Claims to Web site names can give clues to companies' plans

Help Line

November 29, 1999|By James Coates | James Coates,Chicago Tribune

Is there a site that lists recently registered Internet domain names (addresses for future Web sites) and who registered them? It could be a pretty interesting insight into companies' plans if we knew what domains they had registered recently.

You clearly have a head for intrigue, and as you suspect, finding out Web site names registered by a given company can tip that company's plans.

If Microsoft Corp. were to buy the rights to www.RaptorOfRedmond.com, for example, it might indicate that the company has decided to admit it is a monopoly and go for broke rather than try to settle its dispute with federal regulators. A move by McDonald's Corp. to register www.holdthefries.com might indicate a change in menu plans and so on.

## RECORD EXCERPTS
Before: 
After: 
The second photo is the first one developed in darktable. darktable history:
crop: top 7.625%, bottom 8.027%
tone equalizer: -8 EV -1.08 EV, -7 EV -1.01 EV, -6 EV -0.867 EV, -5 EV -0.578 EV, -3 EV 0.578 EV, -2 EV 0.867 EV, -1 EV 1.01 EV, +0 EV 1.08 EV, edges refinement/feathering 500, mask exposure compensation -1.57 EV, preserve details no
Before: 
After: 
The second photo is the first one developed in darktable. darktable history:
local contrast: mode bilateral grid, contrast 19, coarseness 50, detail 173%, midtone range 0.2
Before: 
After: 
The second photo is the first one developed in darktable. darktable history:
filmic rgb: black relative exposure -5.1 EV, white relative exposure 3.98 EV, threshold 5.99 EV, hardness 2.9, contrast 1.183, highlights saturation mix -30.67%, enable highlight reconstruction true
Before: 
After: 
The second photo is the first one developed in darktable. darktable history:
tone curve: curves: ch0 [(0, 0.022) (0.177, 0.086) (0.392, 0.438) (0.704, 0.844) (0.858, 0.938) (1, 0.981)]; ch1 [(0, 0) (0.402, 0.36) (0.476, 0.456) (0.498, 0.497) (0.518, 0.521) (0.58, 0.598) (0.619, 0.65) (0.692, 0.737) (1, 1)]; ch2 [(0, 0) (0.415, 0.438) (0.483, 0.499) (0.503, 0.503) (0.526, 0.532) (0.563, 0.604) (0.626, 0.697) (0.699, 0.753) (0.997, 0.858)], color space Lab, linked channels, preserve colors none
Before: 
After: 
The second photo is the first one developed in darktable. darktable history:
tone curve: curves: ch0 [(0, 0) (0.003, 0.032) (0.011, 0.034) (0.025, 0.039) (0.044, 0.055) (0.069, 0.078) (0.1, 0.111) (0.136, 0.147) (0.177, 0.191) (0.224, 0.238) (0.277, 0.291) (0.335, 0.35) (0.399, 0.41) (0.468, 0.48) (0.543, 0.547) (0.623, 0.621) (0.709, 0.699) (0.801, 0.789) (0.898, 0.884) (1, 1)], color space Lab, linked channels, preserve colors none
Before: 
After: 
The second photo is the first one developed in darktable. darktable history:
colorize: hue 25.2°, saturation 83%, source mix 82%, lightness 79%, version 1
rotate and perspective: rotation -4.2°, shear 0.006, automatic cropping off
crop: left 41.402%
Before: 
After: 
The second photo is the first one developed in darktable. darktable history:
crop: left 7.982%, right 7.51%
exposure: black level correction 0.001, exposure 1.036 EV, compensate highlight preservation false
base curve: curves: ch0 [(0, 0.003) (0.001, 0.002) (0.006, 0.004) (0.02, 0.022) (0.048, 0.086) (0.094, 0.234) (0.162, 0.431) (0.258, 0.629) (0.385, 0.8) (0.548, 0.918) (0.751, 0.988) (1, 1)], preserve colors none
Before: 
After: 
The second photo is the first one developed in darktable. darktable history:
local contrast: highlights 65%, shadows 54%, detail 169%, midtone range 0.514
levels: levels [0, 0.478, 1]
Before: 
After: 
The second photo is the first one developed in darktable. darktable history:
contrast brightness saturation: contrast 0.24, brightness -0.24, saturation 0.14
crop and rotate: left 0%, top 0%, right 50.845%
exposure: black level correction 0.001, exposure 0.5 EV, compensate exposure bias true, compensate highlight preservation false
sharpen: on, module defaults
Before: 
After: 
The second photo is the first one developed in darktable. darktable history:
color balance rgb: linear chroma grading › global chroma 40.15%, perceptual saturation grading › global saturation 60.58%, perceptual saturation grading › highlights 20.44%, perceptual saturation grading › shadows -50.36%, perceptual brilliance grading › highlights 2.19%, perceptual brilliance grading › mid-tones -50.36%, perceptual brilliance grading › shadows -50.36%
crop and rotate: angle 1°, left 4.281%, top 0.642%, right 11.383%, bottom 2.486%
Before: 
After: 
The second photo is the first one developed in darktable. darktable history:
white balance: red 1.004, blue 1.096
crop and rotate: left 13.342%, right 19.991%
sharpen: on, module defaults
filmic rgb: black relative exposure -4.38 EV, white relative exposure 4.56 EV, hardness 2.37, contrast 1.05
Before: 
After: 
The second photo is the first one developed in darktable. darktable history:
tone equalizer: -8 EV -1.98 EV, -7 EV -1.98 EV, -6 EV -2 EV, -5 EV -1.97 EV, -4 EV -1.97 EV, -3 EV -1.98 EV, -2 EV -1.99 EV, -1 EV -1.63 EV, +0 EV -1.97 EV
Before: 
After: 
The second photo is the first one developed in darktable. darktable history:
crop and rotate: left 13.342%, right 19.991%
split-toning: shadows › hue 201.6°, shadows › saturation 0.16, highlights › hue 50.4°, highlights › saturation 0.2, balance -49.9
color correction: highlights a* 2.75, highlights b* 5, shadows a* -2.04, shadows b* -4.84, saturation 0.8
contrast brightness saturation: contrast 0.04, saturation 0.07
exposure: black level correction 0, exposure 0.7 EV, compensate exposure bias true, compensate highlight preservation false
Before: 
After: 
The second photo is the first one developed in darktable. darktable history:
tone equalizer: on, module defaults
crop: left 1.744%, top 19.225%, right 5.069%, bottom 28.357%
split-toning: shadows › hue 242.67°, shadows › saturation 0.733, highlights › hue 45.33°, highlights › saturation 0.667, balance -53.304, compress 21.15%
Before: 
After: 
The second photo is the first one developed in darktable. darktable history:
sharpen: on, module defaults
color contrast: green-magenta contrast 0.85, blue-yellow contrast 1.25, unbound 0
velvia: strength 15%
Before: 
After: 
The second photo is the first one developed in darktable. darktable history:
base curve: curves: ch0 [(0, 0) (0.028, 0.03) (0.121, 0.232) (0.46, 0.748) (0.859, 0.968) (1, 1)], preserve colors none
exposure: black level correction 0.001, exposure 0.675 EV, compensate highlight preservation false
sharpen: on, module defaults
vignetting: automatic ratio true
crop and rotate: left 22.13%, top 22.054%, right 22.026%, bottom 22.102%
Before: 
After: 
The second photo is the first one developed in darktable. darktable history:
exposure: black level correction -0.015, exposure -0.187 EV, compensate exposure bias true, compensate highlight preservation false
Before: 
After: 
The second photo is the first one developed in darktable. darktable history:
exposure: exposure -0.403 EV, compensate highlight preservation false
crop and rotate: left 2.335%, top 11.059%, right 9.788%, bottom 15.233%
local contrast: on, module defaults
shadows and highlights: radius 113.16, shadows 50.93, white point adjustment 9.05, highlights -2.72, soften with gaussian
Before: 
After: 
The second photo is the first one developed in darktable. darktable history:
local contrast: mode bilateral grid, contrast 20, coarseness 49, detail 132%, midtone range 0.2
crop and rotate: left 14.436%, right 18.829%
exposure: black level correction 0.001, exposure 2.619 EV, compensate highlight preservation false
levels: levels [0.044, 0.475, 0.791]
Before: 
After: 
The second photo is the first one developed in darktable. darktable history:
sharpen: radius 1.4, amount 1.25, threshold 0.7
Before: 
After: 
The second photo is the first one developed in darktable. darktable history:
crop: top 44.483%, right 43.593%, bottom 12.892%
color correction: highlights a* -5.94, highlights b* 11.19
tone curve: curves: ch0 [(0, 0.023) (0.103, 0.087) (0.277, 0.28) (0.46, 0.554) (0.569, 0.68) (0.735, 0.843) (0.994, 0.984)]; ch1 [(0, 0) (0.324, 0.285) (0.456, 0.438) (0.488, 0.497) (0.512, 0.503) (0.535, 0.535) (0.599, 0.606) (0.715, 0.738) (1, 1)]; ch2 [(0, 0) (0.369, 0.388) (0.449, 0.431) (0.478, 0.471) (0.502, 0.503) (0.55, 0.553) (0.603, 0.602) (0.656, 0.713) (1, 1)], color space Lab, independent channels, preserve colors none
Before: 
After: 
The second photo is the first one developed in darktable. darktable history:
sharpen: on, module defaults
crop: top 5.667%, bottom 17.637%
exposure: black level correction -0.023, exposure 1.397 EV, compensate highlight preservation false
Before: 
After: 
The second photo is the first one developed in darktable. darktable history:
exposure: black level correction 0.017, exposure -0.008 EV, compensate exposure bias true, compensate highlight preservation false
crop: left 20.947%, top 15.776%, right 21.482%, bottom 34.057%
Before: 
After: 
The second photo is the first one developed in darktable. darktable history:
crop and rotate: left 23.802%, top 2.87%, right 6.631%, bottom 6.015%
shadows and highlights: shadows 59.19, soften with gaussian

## EXERCISE DESCRIPTION
Carry on the help column about registered Web site names from the point where its text ends. The items have nothing to do with what comes next.

## FINAL ANSWER
The best way to track which domain names are registered by corporations is to log on to www.companysleuth.com, a free business intelligence site that tracks these registrations, along with other data about publicly traded companies by ticker symbol.

I'd like to use my desktop computer to combine my scanned images with a little background music, some narration and captions. This digital production would be sent to my VCR, recorded and played on my big-screen TV. Is there a stand-alone external box that will provide these functions?

You can find a wide variety of boxes called VGA-to-TV converters online or in computer stores. Expect to pay from $100 to $300 for the privilege of videotaping whatever you choose to display on your computer monitor screen.

The converter box has standard RCA audio/video plugs and S-video connectors. You plug one into your VCR or TV for taping or viewing whatever you display on the computer's regular monitor.

These devices work by having the user unplug the monitor cord from the back of the PC and plug it into an identical connector on the converter box. A supplied cord then connects the converter box back to the PC so you see the display on the monitor and TV at the same time.

This sounds sweet, but a lot of issues arise that might make you regret buying, especially at the low end. Even the best converters produce soft-looking images on TV that are inferior to the beautifully sharp displays that a high-resolution computer monitor produces.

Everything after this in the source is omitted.